The purpose of this study was to examine the effects of researcher-developed lessons on students' understanding of two- and three-digit numeration. Digit-correspondence tasks, often used for individual interview assessment of place value understanding, were adapted to be used as problem-solving tasks. The tasks were presented to three classes, grades 3-5. Students were given ample opportunities, in cooperative groups and as a whole class, to discuss and exchange points of view. In the selected classrooms the social norms established by the teacher encouraged such exchanges. A scoring rubric was developed for a whole-class, digit-correspondence task requiring individual written responses. Only 18% were successful on the preassessment. Of the 58 students initially unsuccessful, 71% were successful after the instructional intervention as measured by a delayed postassessment.
In digit-correspondence tasks, students are asked to construct meaning for the individual digits in a multidigit numeral by matching the digits to quantities in a collection of objects. As measured by such tasks, even in the fourth and fifth grades no more than half the students demonstrate an understanding that the "5" in "25" represents five of the objects and the "2" the remaining 20 objects (Kamii, 1982; Ross, 1986; Ross, 1990).
Constance Kamii has argued that young students' developing understanding of place value is eroded by traditional algorithmic instruction in addition and subtraction, where individual digits are all treated as "ones" (Kamii & Lewis, 1993). Significant gains in conceptual understanding of place value have been demonstrated among first and second grade children participating in full-year studies where students are encouraged to invent their own methods for multidigit addition and subtraction (cf. Fuson & Smith, 1994; Hiebert & Wearne, 1992; Kamii, 1989).

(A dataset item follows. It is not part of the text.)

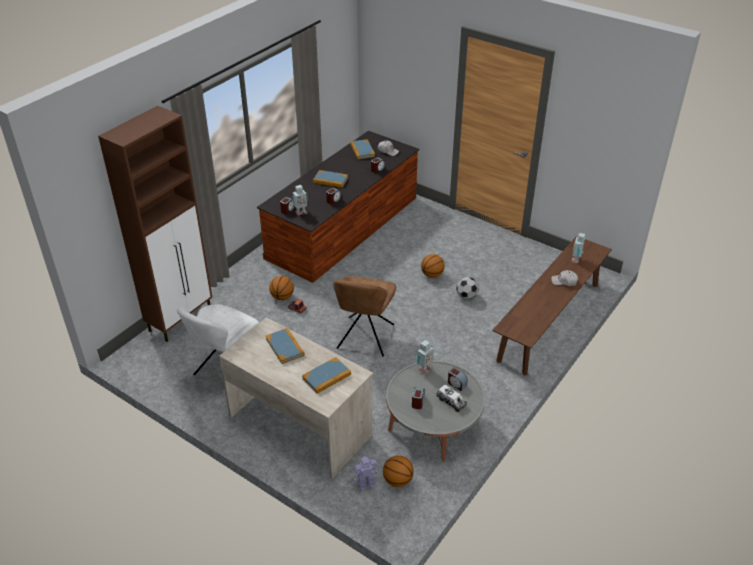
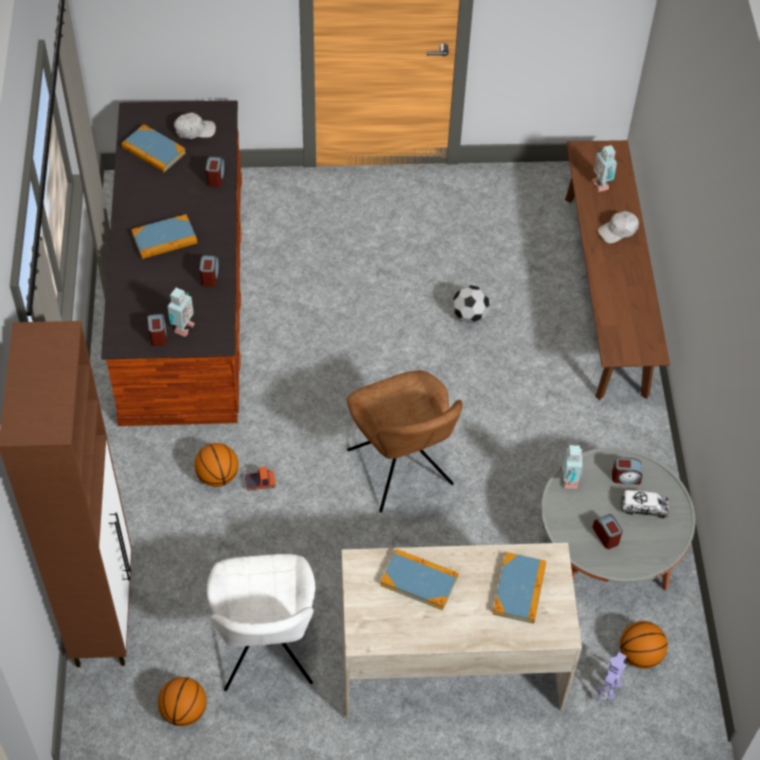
camera: 40 degrees left, 15 degrees up
(432, 275) = (392, 306): basketball -> basketball (184, 711)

In this study we examined the learning among older students who in prior grades had experienced traditional algorithmic instruction for multidigit addition and subtraction. In earlier work we had individually interviewed numerous students using digit-correspondence tasks, and had often wondered how children would react if they heard the ideas of other students and had an opportunity to react. We designed this study with two questions in mind. What would students learn from their peers if they share their thinking about the meanings of the digits in digit-correspondence tasks? What could be learned about student thinking by examining their individual responses to a written whole-class assessment instead of by using individual interviews.